**Given request 1**
In the book description, what is the essence of scandal?
**Given request 2**
Locate every line in the listing that contains the string "depth", treating case as significant, and copy each of those lines.

**Quoted passage**
This new edition provides the reader with an in-depth examination of some of the most noteworthy scandals worldwide since the beginning of the 20th century.
This second edition of Great Events from History: Modern Scandals describes and analyzes some of the most important scandals of the twentieth and early twenty-first centuries. Each essay focuses on a single event, or series of closely related events, deemed scandalous by media and society. While seeking to reconstruct the chronology and key figures of these events, the essays discuss both what happened to make the event scandalous and how it has influenced modern history.
The Concept of Scandal
The concept of scandal is more elusive than one might at first appreciate. The term is used here to define events that attract considerable media attention and public discussion but often remain poorly understood. Generally meaning some form of misbehavior or a wrongful act, scandals are not necessarily illegal, and illegal acts are not necessarily scandalous. The essence of scandal is the damage to reputation brought on by violations of codes of morality, propriety, or ethics to which the transgressors are normally expected to adhere. It is possible, therefore, that a given act committed by one person may be considered scandalous, while the same act committed by another person may not be.

[Items from a dataset]

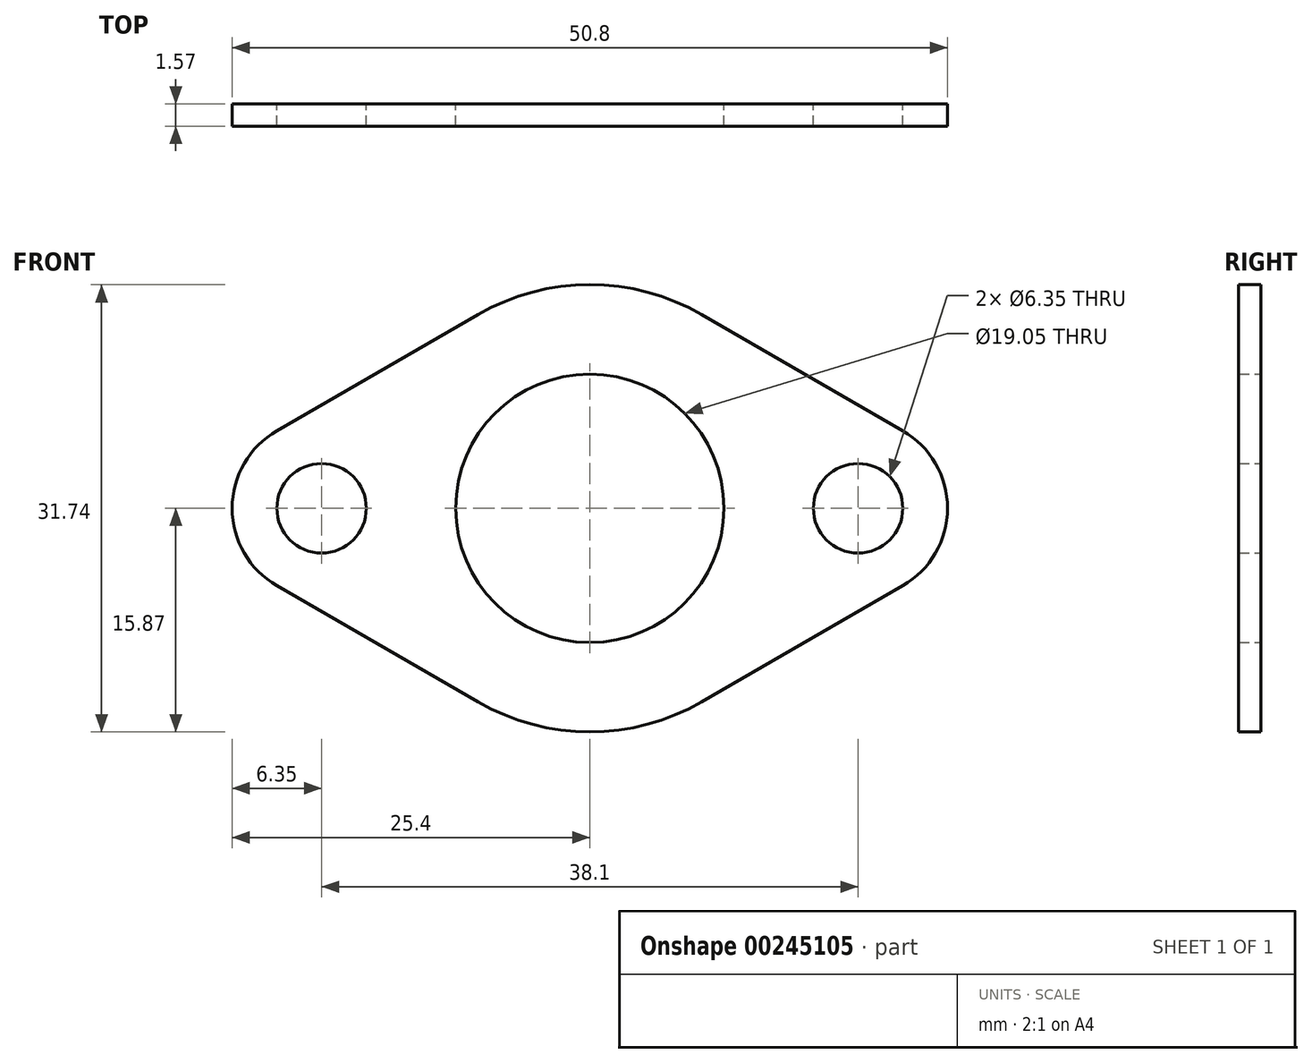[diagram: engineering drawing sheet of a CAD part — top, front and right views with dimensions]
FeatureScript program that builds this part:
annotation { "Feature Type Name" : "Feature", "Feature Type Description" : "" }
export const myFeature = defineFeature(function(context is Context, id is Id, definition is map)
    precondition{}
    {
        {
            var Q0;
            Q0=qCreatedBy(makeId("Front.planeOp"),FACE);
            var sketch = newSketch(context, id + "F0", { "sketchPlane" : qUnion([Q0])});
            skCircle(sketch, "E0", {"center": v(-19.05, 0) * mm, "radius": 3.18 * mm});
            skCircle(sketch, "E1", {"center": v(0, 0) * mm, "radius": 9.53 * mm});
            skCircle(sketch, "E2", {"center": v(19.05, 0) * mm, "radius": 3.18 * mm});
            skArc(sketch, "E3", {"start": v(-22.23, 5.5) * mm, "mid": v(-25.4, 0) * mm, "end": v(-22.23, -5.5) * mm});
            skArc(sketch, "E4", {"start": v(22.23, -5.5) * mm, "mid": v(25.4, 0) * mm, "end": v(22.23, 5.5) * mm});
            skLineSegment(sketch, "E5", {"start": v(-22.23, 5.5) * mm, "end": v(-7.94, 13.75) * mm});
            skLineSegment(sketch, "E6", {"start": v(22.23, 5.5) * mm, "end": v(7.94, 13.75) * mm});
            skLineSegment(sketch, "E7", {"start": v(-22.23, -5.5) * mm, "end": v(-7.94, -13.75) * mm});
            skLineSegment(sketch, "E8", {"start": v(22.23, -5.5) * mm, "end": v(7.94, -13.75) * mm});
            skArc(sketch, "E9.trimOffspring", {"start": v(7.94, 13.75) * mm, "mid": v(0, 15.88) * mm, "end": v(-7.94, 13.75) * mm});
            skArc(sketch, "E10.trimOffspring", {"start": v(-7.94, -13.75) * mm, "mid": v(0, -15.88) * mm, "end": v(7.94, -13.75) * mm});
            skLineSegment(sketch, "E11", {"start": v(-22.23, 0) * mm, "end": v(-15.88, 0) * mm});
            skLineSegment(sketch, "E12", {"start": v(-9.53, 0) * mm, "end": v(9.53, 0) * mm});
            skLineSegment(sketch, "E13", {"start": v(0, 9.53) * mm, "end": v(0, -9.53) * mm});
            skLineSegment(sketch, "E14", {"start": v(15.87, 0) * mm, "end": v(22.22, 0) * mm});
            skLineSegment(sketch, "E15", {"start": v(19.05, 3.17) * mm, "end": v(19.05, -3.18) * mm});
            skLineSegment(sketch, "E16", {"start": v(-19.05, -3.18) * mm, "end": v(-19.05, 3.18) * mm});
            skSolve(sketch);
        }
        {
            var Q0;
            Q0=makeQuery(id+"F0.imprint","IMPRINT",FACE,{"disambiguationData":[TD([[makeQuery(id+"F0.imprint","IMPRINT",EDGE,{"derivedFrom":sQuery(id+"F0.wireOp",EDGE,"E0")}),-1.0]])]});
            extrude(context, id + "F1", {"entities" : qUnion([Q0]), "depth" : 1.57 * mm});
        }
    });
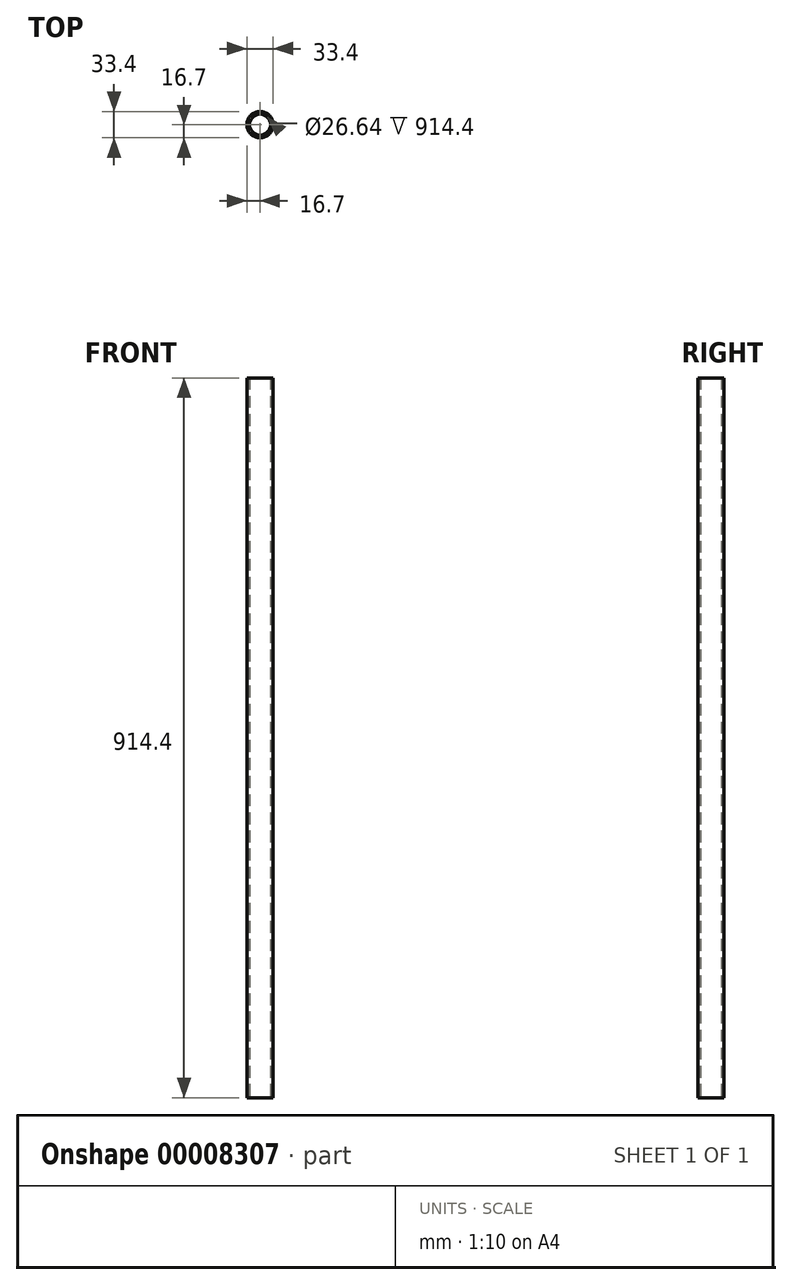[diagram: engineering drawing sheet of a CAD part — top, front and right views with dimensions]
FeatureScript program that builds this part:
annotation { "Feature Type Name" : "Feature", "Feature Type Description" : "" }
export const myFeature = defineFeature(function(context is Context, id is Id, definition is map)
    precondition{}
    {
        {
            var Q0;
            Q0=qCreatedBy(makeId("Top.planeOp"),FACE);
            var sketch = newSketch(context, id + "F0", { "sketchPlane" : qUnion([Q0])});
            skCircle(sketch, "E0", {"center": v(0, 0) * mm, "radius": 16.7 * mm});
            skCircle(sketch, "E1", {"center": v(0, 0) * mm, "radius": 13.32 * mm});
            skSolve(sketch);
        }
        {
            var Q0;
            Q0 = qSketchRegion(id + "F0", true);
            extrude(context, id + "F1", {"entities" : qUnion([Q0]), "depth" : 914.4 * mm});
        }
    });
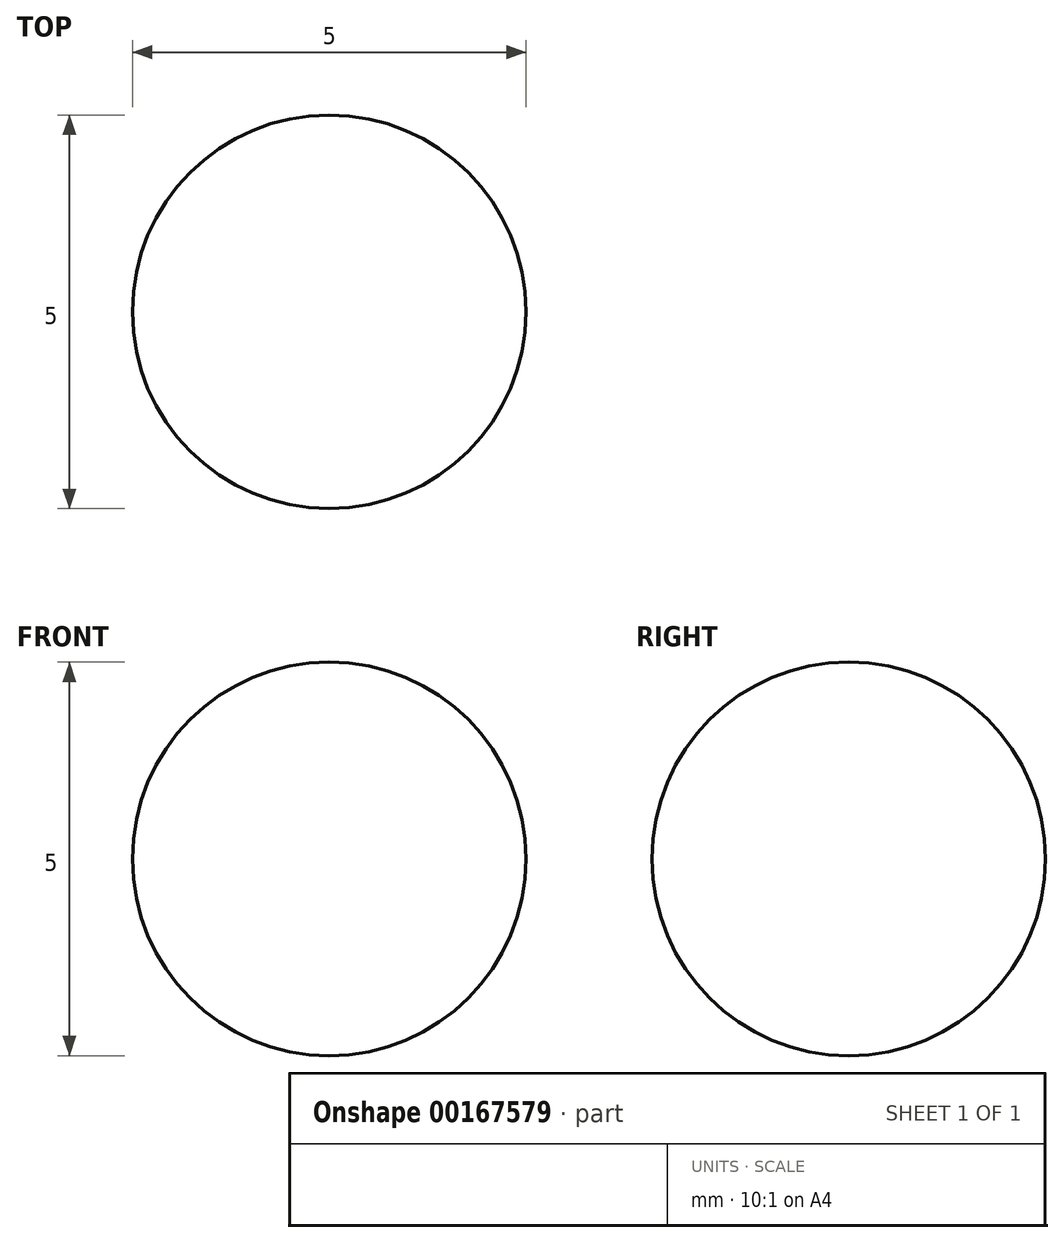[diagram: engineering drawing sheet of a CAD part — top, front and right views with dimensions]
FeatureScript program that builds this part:
annotation { "Feature Type Name" : "Feature", "Feature Type Description" : "" }
export const myFeature = defineFeature(function(context is Context, id is Id, definition is map)
    precondition{}
    {
        {
            var Q0;
            Q0=qCreatedBy(makeId("Front.planeOp"),FACE);
            var sketch = newSketch(context, id + "F0", { "sketchPlane" : qUnion([Q0])});
            skCircle(sketch, "E0", {"center": v(0, 0) * mm, "radius": 2.5 * mm});
            skLineSegment(sketch, "E1", {"start": v(-2.5, 0) * mm, "end": v(2.5, 0) * mm});
            skSolve(sketch);
        }
        {
            var Q0;
            {var subQ0=sQuery(id+"F0.wireOp",EDGE,"E1");Q0=makeQuery(id+"F0.imprint","IMPRINT",FACE,{"disambiguationData":[TD([[makeQuery(id+"F0.imprint","IMPRINT",EDGE,{"derivedFrom":subQ0}),1.0]])]});}
            var Q1;
            Q1=sQuery(id+"F0.wireOp",EDGE,"E1");
            revolve(context, id + "F1", {"entities" : qUnion([Q0]), "axis" : qUnion([Q1]), "revolveType" : RevolveType.FULL});
        }
    });
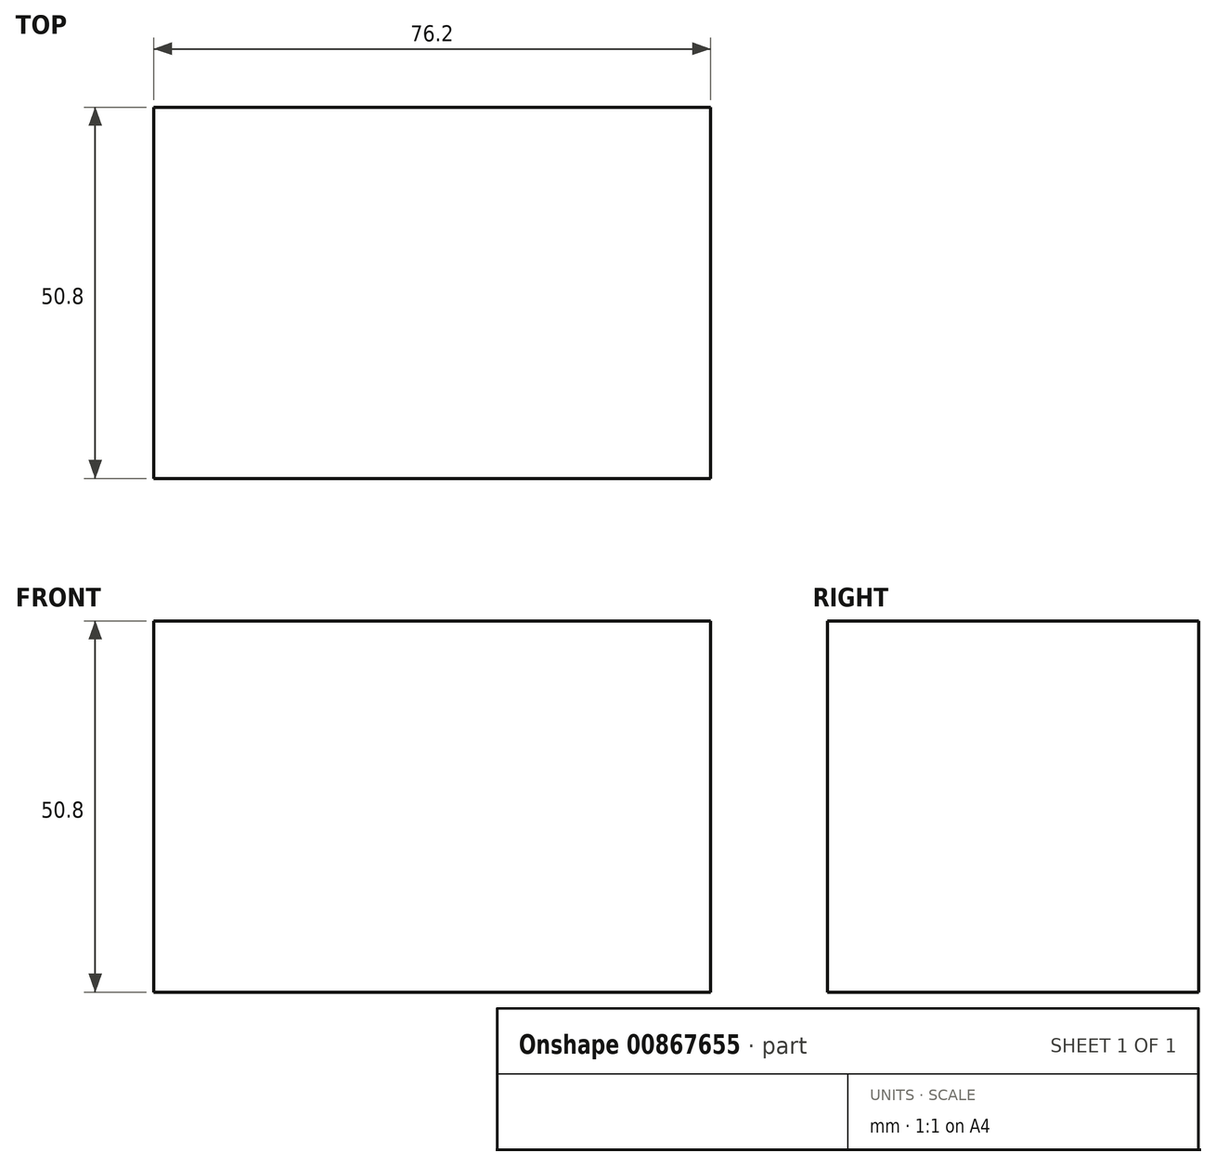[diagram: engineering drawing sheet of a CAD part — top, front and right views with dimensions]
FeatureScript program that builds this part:
annotation { "Feature Type Name" : "Feature", "Feature Type Description" : "" }
export const myFeature = defineFeature(function(context is Context, id is Id, definition is map)
    precondition{}
    {
        {
            var Q0;
            Q0=qCreatedBy(makeId("Front.planeOp"),FACE);
            var sketch = newSketch(context, id + "F0", { "sketchPlane" : qUnion([Q0])});
            skLineSegment(sketch, "E0.bottom", {"start": v(0, 0) * mm, "end": v(76.2, 0) * mm});
            skLineSegment(sketch, "E0.top", {"start": v(0, 50.8) * mm, "end": v(76.2, 50.8) * mm});
            skLineSegment(sketch, "E0.left", {"start": v(0, 0) * mm, "end": v(0, 50.8) * mm});
            skLineSegment(sketch, "E0.right", {"start": v(76.2, 0) * mm, "end": v(76.2, 50.8) * mm});
            skSolve(sketch);
        }
        {
            var Q0;
            Q0=makeQuery(id+"F0.imprint","IMPRINT",FACE,{"disambiguationData":[TD([[makeQuery(id+"F0.imprint","IMPRINT",EDGE,{"derivedFrom":sQuery(id+"F0.wireOp",EDGE,"E0.bottom")}),1.0]])]});
            extrude(context, id + "F1", {"entities" : qUnion([Q0]), "depth" : 50.8 * mm, "offsetDistance" : 25.4 * mm});
        }
    });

**Complete output 1**
The essence of scandal is the damage to reputation brought on by violations of codes of morality, propriety, or ethics to which the transgressors are normally expected to adhere.

**Complete output 2**
            extrude(context, id + "F1", {"entities" : qUnion([Q0]), "depth" : 1.57 * mm});
            extrude(context, id + "F1", {"entities" : qUnion([Q0]), "depth" : 914.4 * mm});
            extrude(context, id + "F1", {"entities" : qUnion([Q0]), "depth" : 50.8 * mm, "offsetDistance" : 25.4 * mm});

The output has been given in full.